- **YOUR ASSIGNMENT**
Please find every line in the rows below that contains the word "ankle" and copy each one out in full. Case counts when matching.

- **EXERCISE MATERIALS**

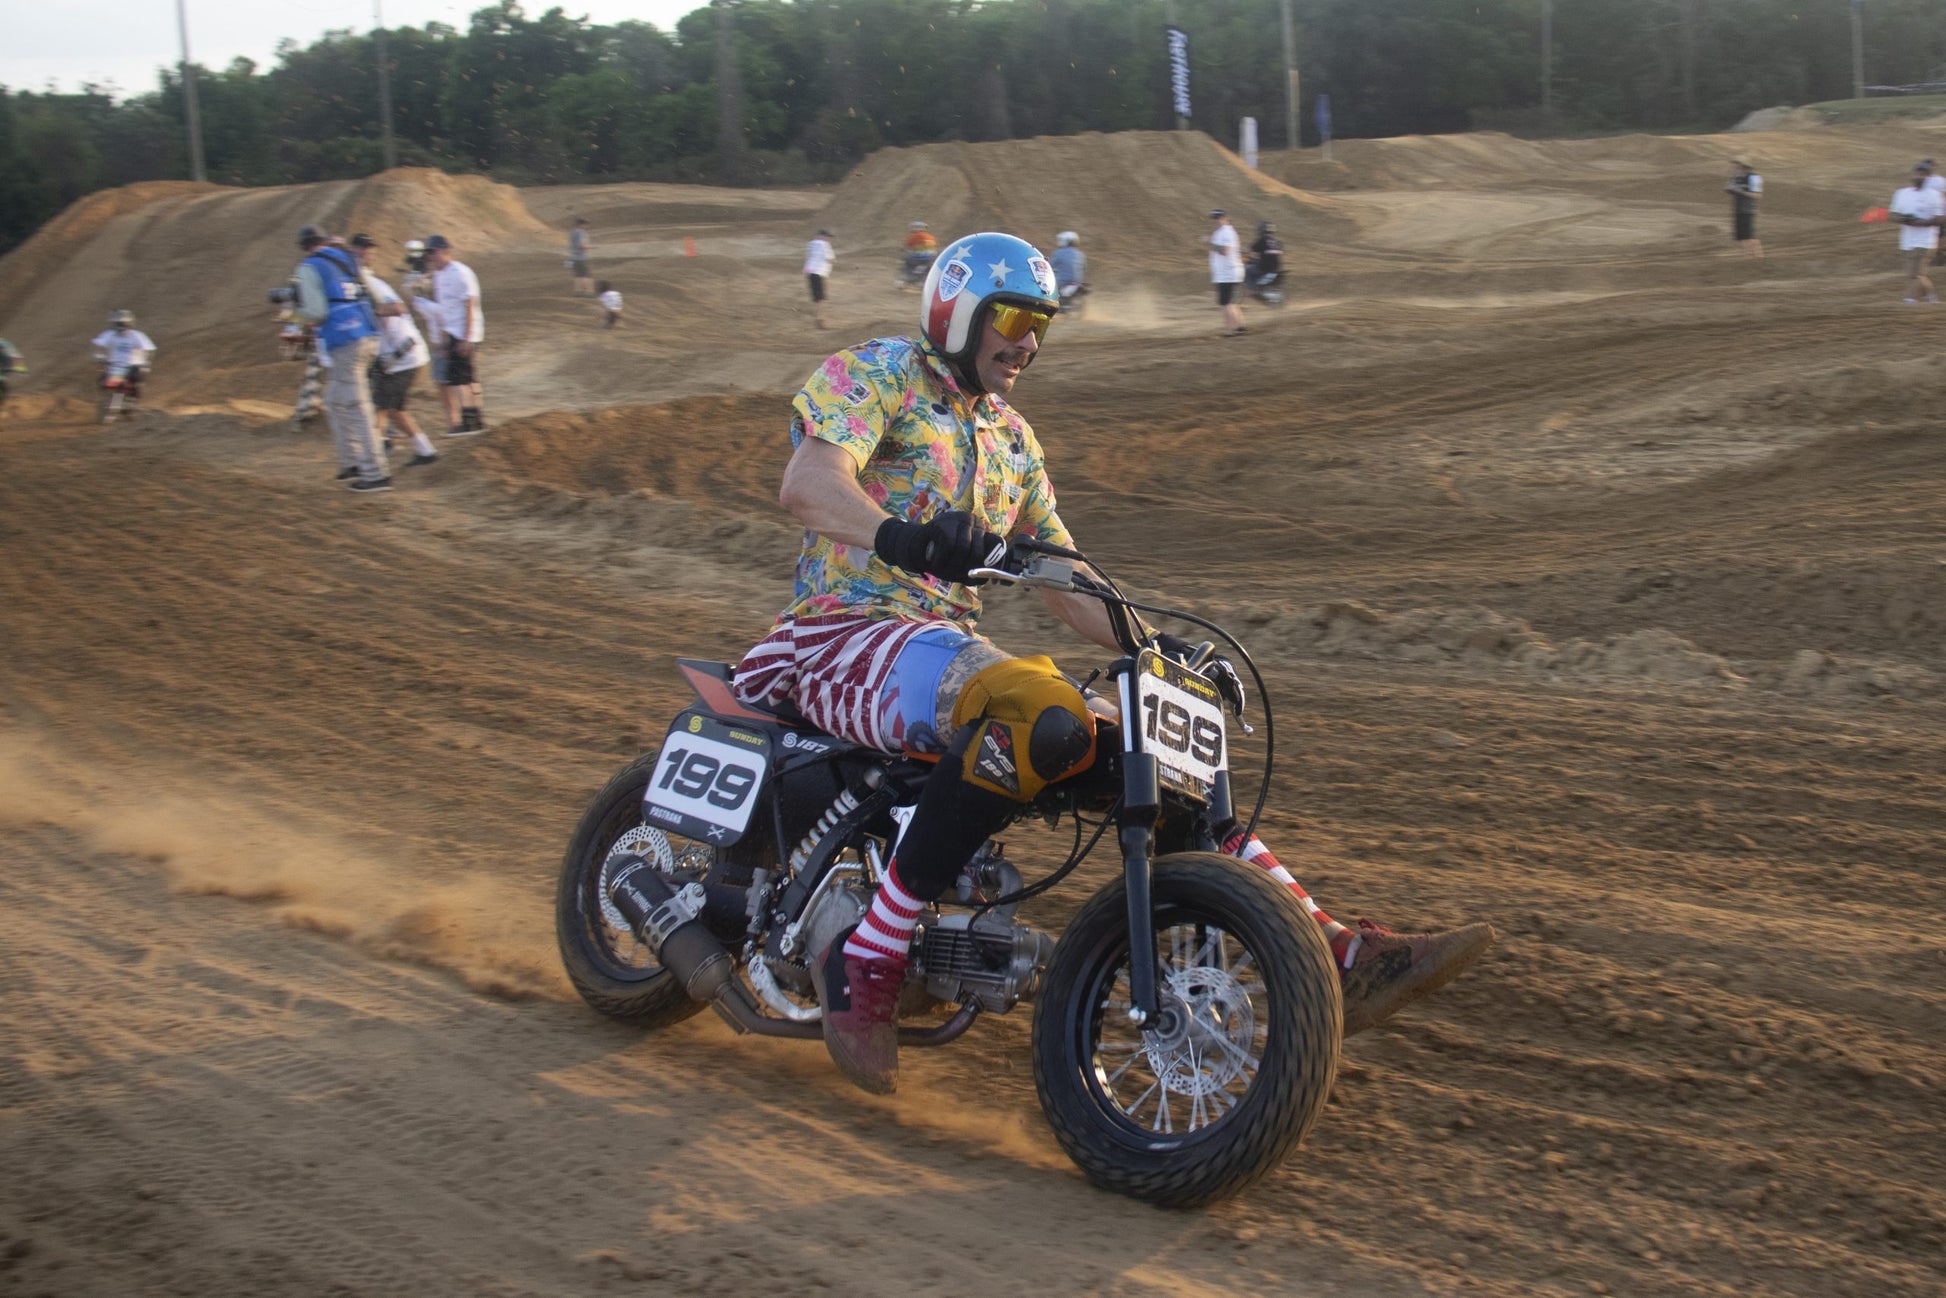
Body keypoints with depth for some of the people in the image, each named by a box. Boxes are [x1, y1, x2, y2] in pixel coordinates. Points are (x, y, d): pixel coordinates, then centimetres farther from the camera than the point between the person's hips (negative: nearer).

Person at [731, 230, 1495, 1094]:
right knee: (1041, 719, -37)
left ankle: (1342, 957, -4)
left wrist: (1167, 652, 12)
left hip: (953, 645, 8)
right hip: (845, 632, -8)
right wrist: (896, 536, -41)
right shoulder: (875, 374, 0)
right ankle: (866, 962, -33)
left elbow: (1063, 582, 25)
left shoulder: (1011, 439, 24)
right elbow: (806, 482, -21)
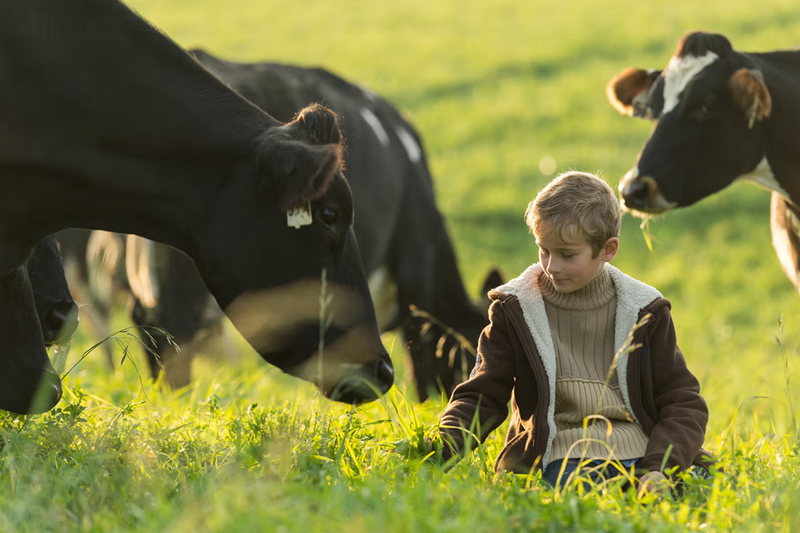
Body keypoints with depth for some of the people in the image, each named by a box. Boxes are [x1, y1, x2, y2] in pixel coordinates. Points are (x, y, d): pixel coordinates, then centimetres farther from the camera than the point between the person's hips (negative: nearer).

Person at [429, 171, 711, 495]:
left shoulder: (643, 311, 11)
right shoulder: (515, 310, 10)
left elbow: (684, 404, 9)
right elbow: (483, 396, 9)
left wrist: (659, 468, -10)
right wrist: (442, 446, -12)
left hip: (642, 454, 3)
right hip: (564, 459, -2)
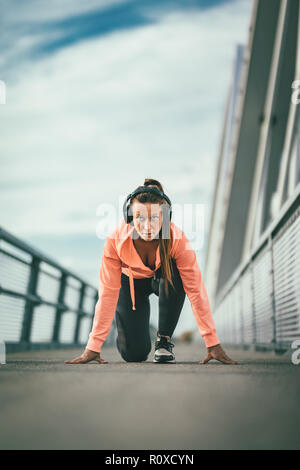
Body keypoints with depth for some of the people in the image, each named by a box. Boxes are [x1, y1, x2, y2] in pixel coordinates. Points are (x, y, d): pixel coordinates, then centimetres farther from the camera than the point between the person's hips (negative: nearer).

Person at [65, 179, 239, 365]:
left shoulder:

--

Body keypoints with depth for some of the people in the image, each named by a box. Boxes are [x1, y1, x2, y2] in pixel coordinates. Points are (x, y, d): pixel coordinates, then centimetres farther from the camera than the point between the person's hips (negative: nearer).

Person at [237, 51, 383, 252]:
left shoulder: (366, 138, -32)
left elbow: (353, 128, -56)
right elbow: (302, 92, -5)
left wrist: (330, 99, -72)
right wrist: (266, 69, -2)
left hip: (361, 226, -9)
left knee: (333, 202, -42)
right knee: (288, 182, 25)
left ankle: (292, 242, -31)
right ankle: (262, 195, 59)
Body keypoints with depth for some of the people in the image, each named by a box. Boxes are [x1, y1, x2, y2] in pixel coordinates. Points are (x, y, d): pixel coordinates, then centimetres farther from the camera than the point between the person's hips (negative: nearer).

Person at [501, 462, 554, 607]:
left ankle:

- **OUTPUT FOR THIS TASK**
left ankle: (1342, 957, -4)
right ankle: (866, 962, -33)
left ankle: (292, 242, -31)
right ankle: (262, 195, 59)
left ankle:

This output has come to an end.